Богат и славен город Москва (Фингарет) - страница 55

– Линия, коей очерчиваешь лицо или фигуру, должна быть подобна тонкому гибкому стеблю, гнуться, но не ломаться, – говорил Андрей, исправляя неровности и углы, допущенные Пантюшкой. – Рисунок-знаменка является основой всего. Как ознаменуешь, такову и живопись сотворишь.

Если знаменка удавалась, Андрей разрешал Пантюшке переводить её на доску и очерчивать графьями-канавками. После того как наложат фон, графьи помогут не сбиться с рисунка.

В этой работе Пантюшка так преуспел, что к середине лета Андрей допустил его ографлять рисунки, припорошённые на стены Благовещенской церкви.

После работы, что ни день, Пантюшка бежал в Земский приказ, потом стал бегать пореже, потом и совсем перестал – понял, что от приказа ждать нечего. На торг и в Гончарную слободу он продолжал забегать по-прежнему часто. В слободе он о хозяевах спрашивал: не появились ли, не прислали ль вестей. На торгу у приезжих выведывал, не встречалась ли им на дорогах девочка-невеличка, брови шнурком, или плясун Медоед.
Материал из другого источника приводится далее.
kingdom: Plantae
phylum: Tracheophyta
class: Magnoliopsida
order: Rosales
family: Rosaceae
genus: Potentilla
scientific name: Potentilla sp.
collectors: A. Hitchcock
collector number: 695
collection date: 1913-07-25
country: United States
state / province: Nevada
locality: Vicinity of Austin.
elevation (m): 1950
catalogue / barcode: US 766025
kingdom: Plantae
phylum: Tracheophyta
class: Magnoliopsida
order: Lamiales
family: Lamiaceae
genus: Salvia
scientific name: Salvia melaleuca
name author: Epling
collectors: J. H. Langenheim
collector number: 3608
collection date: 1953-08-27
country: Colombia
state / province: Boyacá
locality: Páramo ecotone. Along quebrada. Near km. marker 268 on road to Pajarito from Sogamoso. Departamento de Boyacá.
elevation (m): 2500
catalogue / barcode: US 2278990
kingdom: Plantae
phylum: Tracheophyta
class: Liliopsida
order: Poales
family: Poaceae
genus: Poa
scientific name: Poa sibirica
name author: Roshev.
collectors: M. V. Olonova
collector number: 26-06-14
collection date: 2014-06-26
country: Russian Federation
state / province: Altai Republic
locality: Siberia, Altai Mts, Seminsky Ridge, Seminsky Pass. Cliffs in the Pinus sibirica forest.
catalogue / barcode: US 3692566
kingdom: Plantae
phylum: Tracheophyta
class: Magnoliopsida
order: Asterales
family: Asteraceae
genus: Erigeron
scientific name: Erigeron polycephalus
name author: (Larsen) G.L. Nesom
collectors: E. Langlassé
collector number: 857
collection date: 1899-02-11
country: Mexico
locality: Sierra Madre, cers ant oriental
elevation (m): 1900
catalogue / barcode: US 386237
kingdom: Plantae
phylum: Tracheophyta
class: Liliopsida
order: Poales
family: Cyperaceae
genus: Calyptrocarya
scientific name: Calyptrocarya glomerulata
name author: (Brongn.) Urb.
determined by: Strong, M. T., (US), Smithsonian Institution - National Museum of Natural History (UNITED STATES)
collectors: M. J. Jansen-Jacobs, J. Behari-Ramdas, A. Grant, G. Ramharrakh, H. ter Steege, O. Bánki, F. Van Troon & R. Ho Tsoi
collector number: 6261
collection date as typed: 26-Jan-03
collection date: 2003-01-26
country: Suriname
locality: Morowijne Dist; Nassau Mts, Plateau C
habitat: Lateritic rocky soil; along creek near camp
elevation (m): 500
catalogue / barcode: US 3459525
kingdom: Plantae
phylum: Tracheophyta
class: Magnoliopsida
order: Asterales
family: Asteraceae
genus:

Однажды ему сказали, что в слободу наезжал всадник и тоже о Пантюшкиных хозяевах расспрашивал. Узнав об этом, Пантюшка со всех ног помчался к тётке Маланье. Ей слободские дела были известны, как собственные.

– Тётушка Маланья, говорят, в слободу всадник приезжал. Не знаешь, что ему понадобилось, зачем хозяев моих разыскивал?

– Кто его ведает? Спрашивал, куда подевались, и всё.

– А ему что ответствовали?

– Заладил. Что да что? Известно, что. Ответствовали по справедливости. Отбыл, мол, со всем семейством. Куда отбыл, того не ведаем.

– Про меня ему не сказали?

– Велика птица – про тебя говорить! Человек-то приезжал не простой, видать по всему, слуга боярский, не то княжеский.

В тот день, когда Пантюшка узнал о всаднике, он сказал Андрею:

– Может, мне пойти по дорогам, расспрашивать встречных?

– Дороги от Москвы отходят, как ветви от древесного ствола. По которой начнёшь странствие?

– Все пройду.

– Жизни не хватит. Вокруг одной Москвы расположилось десять городов, а селений – тех и не счесть.



– Что же мне делать?

– Жди. Коль жива Устинька – встретитесь. Ещё Андрей сказал:

– В искусстве стенописания ищи великую радость. Что может быть чудесней чуда, когда появляется изображение. Ни тела, ни души человеческой оно не имеет, однако, словно живое, заставляет людей думать, исполняться радостью или печалью.

К концу лета стенописание было завершено. Благовещенская церковь засветилась чистыми красками, сделалась праздничной.

– Продолжим украшение, – сказал Феофан, не дав никому и дня отдыха. – Приступим к сотворению икон.